**Extracted data entries:**
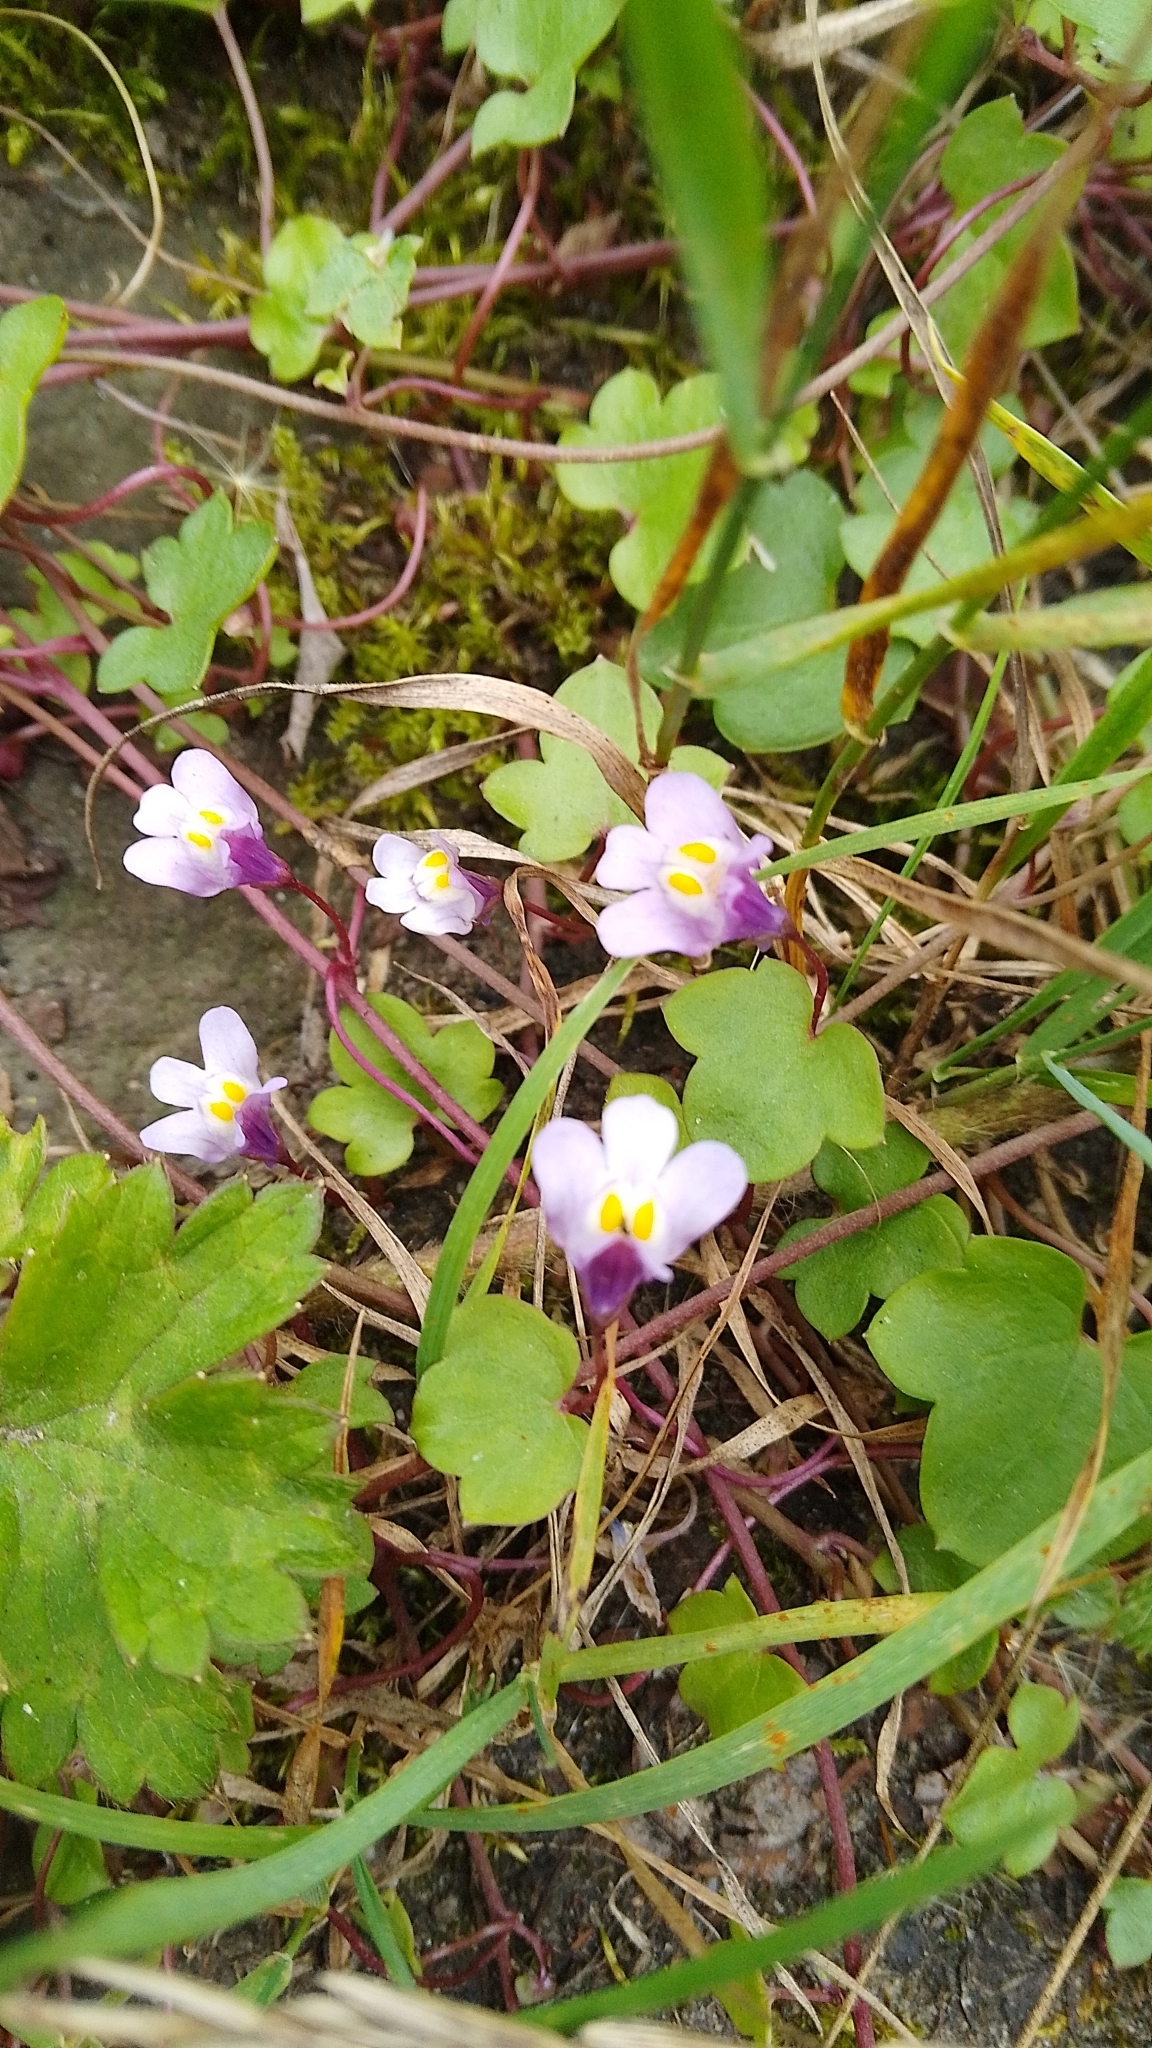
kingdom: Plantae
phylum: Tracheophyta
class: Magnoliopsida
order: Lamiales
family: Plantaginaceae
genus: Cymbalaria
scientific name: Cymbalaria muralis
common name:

**Problem:**
Rewrite the lines of the material, swapping "scientific name" for "binomial name" and leaving everything else the same. Omit the pictures from your answer.

**Task response:**
kingdom: Plantae
phylum: Tracheophyta
class: Magnoliopsida
order: Lamiales
family: Plantaginaceae
genus: Cymbalaria
binomial name: Cymbalaria muralis
common name:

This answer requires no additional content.